UniPose+: A unified framework for 2D and 3D human pose estimation in images and videos

2021년 11월 PAMI에 게재되었네요. 2022년 4월 기준으로 아직 UniPose+코드는 릴리즈 되지 않았습니다.

UniPose+는 LSP 데이터세트 기준으로 HRNet을 사용하여 99.6%을 달성했네요... (ResNet은 94.8%)

UniPose+: A unified framework for 2D and 3D human pose estimation in images and videos

UniPose 모델 주요 코드를 보면 아래와 같이 구성되어 있습니다.

class unipose(nn.Module):
    def __init__(self, dataset, backbone='resnet', output_stride=16, num_classes=21,
                 sync_bn=True, freeze_bn=False, stride=8):
        super(unipose, self).__init__()
        self.stride = stride

        BatchNorm = nn.BatchNorm2d

        self.num_classes = num_classes

        self.pool_center   = nn.AvgPool2d(kernel_size=9, stride=8, padding=1)

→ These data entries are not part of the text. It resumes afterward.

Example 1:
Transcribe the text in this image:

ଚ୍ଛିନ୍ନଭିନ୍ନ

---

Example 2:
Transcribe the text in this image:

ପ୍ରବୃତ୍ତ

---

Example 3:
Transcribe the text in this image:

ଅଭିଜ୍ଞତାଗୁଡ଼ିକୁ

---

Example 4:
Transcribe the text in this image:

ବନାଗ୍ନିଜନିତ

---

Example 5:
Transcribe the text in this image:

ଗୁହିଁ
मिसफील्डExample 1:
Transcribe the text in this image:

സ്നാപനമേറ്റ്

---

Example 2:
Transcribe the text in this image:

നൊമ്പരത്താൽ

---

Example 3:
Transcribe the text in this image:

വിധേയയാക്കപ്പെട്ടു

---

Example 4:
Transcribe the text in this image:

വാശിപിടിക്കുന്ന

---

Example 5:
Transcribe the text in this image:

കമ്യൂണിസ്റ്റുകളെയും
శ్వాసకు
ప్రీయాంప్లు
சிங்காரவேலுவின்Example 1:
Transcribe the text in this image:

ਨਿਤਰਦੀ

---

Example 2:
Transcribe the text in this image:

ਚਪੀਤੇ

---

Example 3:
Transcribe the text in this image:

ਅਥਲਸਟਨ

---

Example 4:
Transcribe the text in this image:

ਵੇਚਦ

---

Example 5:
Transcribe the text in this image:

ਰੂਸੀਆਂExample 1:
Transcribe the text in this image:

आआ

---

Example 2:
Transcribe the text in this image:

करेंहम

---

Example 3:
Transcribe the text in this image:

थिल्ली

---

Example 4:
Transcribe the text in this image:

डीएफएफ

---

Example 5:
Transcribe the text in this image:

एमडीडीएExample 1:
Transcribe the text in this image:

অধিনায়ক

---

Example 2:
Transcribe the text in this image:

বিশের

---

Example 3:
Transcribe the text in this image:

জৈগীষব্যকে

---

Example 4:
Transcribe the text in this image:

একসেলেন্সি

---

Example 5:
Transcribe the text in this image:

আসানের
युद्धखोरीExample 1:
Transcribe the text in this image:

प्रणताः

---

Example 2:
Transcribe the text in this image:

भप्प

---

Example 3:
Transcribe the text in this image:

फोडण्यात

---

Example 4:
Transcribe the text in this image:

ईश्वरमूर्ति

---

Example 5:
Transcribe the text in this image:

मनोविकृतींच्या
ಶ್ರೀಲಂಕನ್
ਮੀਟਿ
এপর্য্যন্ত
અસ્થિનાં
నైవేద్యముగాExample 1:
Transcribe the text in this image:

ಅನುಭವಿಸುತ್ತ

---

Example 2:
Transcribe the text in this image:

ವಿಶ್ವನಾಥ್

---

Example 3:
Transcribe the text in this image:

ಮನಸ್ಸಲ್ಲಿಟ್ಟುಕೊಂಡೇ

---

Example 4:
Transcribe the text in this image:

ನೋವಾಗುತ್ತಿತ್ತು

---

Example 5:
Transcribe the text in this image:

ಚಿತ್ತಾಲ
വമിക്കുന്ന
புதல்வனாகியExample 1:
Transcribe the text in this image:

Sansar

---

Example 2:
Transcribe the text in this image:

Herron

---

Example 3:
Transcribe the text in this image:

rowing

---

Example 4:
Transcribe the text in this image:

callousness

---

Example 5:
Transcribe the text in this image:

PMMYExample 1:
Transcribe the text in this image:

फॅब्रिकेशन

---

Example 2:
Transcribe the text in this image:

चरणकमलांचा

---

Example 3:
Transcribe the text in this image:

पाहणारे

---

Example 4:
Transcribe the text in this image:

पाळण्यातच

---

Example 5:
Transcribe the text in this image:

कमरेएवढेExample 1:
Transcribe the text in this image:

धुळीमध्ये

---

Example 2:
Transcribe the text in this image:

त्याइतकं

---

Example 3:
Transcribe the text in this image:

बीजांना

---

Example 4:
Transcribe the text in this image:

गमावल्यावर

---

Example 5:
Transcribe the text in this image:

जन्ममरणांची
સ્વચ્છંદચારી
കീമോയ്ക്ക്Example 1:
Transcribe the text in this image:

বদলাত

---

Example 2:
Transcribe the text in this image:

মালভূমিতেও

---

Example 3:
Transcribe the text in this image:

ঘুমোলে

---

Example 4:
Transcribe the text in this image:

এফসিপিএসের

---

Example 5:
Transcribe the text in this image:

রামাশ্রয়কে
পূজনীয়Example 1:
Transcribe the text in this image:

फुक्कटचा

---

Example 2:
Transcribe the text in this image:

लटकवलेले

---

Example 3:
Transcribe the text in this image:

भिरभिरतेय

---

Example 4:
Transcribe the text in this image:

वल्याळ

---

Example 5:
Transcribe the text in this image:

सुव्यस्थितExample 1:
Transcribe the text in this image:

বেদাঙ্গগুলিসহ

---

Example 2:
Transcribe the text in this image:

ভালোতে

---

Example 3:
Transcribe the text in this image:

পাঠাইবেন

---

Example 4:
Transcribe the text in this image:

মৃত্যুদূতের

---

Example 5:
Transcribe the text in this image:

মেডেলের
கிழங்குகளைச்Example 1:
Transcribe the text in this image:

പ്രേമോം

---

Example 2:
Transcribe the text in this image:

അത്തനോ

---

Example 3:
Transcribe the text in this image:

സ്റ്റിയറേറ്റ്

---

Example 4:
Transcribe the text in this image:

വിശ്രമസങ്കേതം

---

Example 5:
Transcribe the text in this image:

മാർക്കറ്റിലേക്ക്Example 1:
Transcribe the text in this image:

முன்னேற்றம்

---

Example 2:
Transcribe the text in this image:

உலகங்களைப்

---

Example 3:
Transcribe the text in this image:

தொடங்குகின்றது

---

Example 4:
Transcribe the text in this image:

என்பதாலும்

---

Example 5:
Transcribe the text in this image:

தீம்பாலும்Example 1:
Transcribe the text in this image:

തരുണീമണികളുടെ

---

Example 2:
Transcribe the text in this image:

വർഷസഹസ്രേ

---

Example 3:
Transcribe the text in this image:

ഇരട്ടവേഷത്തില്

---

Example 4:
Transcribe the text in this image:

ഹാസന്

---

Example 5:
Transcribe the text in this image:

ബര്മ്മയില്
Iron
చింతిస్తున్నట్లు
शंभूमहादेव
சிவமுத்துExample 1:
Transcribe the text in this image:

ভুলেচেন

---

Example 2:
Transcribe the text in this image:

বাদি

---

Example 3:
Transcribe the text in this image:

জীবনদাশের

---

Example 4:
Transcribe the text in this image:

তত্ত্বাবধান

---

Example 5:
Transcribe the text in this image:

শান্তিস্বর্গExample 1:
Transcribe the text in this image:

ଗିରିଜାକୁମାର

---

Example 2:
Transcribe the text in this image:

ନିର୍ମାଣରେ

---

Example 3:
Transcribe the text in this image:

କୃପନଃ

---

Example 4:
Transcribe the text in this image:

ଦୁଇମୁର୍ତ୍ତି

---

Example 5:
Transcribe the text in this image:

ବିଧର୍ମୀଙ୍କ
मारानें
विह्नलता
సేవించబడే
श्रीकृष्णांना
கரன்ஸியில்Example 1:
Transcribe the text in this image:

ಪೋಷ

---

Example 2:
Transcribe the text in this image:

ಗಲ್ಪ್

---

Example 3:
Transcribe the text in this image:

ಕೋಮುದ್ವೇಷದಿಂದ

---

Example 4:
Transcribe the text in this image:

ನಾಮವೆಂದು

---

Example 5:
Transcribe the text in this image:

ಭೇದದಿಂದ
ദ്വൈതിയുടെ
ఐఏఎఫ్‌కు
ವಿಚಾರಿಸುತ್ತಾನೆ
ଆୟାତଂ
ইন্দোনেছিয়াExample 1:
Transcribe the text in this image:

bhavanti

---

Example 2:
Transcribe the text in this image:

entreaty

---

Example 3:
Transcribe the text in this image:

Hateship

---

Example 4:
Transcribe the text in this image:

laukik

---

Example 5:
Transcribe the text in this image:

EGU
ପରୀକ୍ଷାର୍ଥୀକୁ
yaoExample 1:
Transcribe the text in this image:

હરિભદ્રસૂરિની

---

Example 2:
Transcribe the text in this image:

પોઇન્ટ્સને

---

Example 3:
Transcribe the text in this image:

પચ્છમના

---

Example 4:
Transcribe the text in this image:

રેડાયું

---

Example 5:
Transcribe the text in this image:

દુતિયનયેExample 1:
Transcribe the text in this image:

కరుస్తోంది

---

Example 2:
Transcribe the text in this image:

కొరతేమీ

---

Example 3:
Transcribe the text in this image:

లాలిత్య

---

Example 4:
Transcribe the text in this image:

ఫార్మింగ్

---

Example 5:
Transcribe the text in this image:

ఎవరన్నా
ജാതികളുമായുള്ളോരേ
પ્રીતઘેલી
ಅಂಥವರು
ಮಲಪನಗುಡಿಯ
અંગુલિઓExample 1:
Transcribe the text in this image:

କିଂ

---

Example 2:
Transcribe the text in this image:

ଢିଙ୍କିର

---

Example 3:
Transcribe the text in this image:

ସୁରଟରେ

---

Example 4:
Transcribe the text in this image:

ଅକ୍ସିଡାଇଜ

        self.backbone      = build_backbone(backbone, output_stride, BatchNorm)
        self.wasp          = build_wasp(backbone, output_stride, BatchNorm)
        self.decoder       = build_decoder(dataset, num_classes, backbone, BatchNorm)

        if freeze_bn:
            self.freeze_bn()

    def forward(self, input):
        x, low_level_feat = self.backbone(input)
        x = self.wasp(x)
        x = self.decoder(x, low_level_feat)
        if self.stride != 8:
            x = F.interpolate(x, size=(input.size()[2:]), mode='bilinear', align_corners=True)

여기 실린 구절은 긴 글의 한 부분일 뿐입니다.